In 2010, it was becoming pretty obvious to Sundar Kannan and Munirathnam Srikanth that there would be a growing number of cloud service providers. And as more cloud services came online, the marketplace would become rife with inefficiency. At that time Kannan was a director of business development for Microsoft Azure, but he soon would jettison that job to become CEO of ComputeNext.
Kannan and Srikanth, who would become the CTO of the startup, decided to build a global, federated marketplace for cloud services which became ComputeNext. By September 2010 they had started the Seattle-based company, and by June 2011, they got busy with product development. ComputeNext launched at our Structure 2012 conference, and was one of the Launchpad finalists.
Kannan argues that while Amazon (s amzn) has done a great job as a leader, “in promoting cloud consumption and solving business problems, but they do not have a compelling reason to meet diverse needs of all the customers.”
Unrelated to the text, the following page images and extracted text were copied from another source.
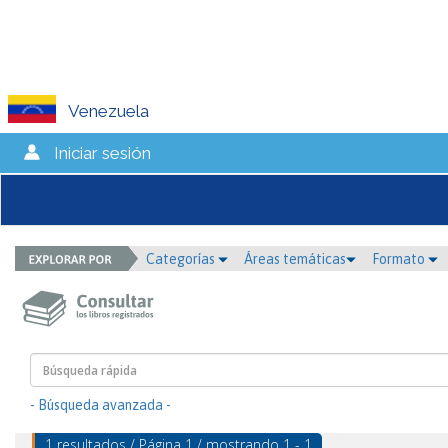
Venezuela
Iniciar sesión
Categorías
Áreas temáticas
Formato
- Búsqueda avanzada -
1 resultados / Página 1 / mostrando 1 - 1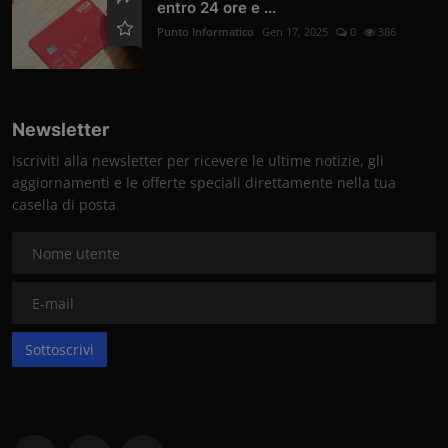
entro 24 ore e ...
Punto Informatico
Gen 17, 2025
0
386
Newsletter
Iscriviti alla newsletter per ricevere le ultime notizie, gli
aggiornamenti e le offerte speciali direttamente nella tua
casella di posta
Sottoscrivi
“In the AWS marketplace we are able to choose a number of applications and configure and deploy them in the cloud but the IaaS provider is AWS. In ComputeNext’s marketplace, you not only have a choice of applications but also in the IaaS providers,” he said. That element of choice is one of the main reasons why Kannan feels confident about his company’s future.
The company has raised about $2 million in funding, and has attracted many partners such as ScaleXtreme, a server automation software provider, NewVEM, a cloud analytics provider, and Cloudability, which offers cloud resource management, for its cloud marketplace.
Today, it seems everyone who has been offering platforms-as-a-service (think Google App Engine), is moving into selling infrastructure-as-a-service (think AWS) and vice-versa. Kannan sees his company becoming an uber-aggregator of IaaS offerings and then selling those to platform-as-a-service providers. The company will be offering its API to PaaS providers and other companies, he said.
This company is facing a big challenge. It’s one thing to create a marketplace for cloud services which, by the way is no small effort. But, it’s a different one to go the next step and make API’s into PaaS and IaaS provider clouds.
Amen to that. I think it is one of the reasons we thought it was a great candidate for the launchpad because they were taking on a big big challenge and trying to overcome it.
At Newvem we see everyday from usage data of our users that customers can benefit from more refined choices of resources than what Amazon offers to meet their elastic demands… if they had these choices and painless access this would optimize their usage, and benefit Amazon as well as it does today with complimentary offerings to wha they provide…. Newvem is rooting for Computenext to be such a special need provider and see a real need for such a service…
Thanks Zev for sharing your feedback.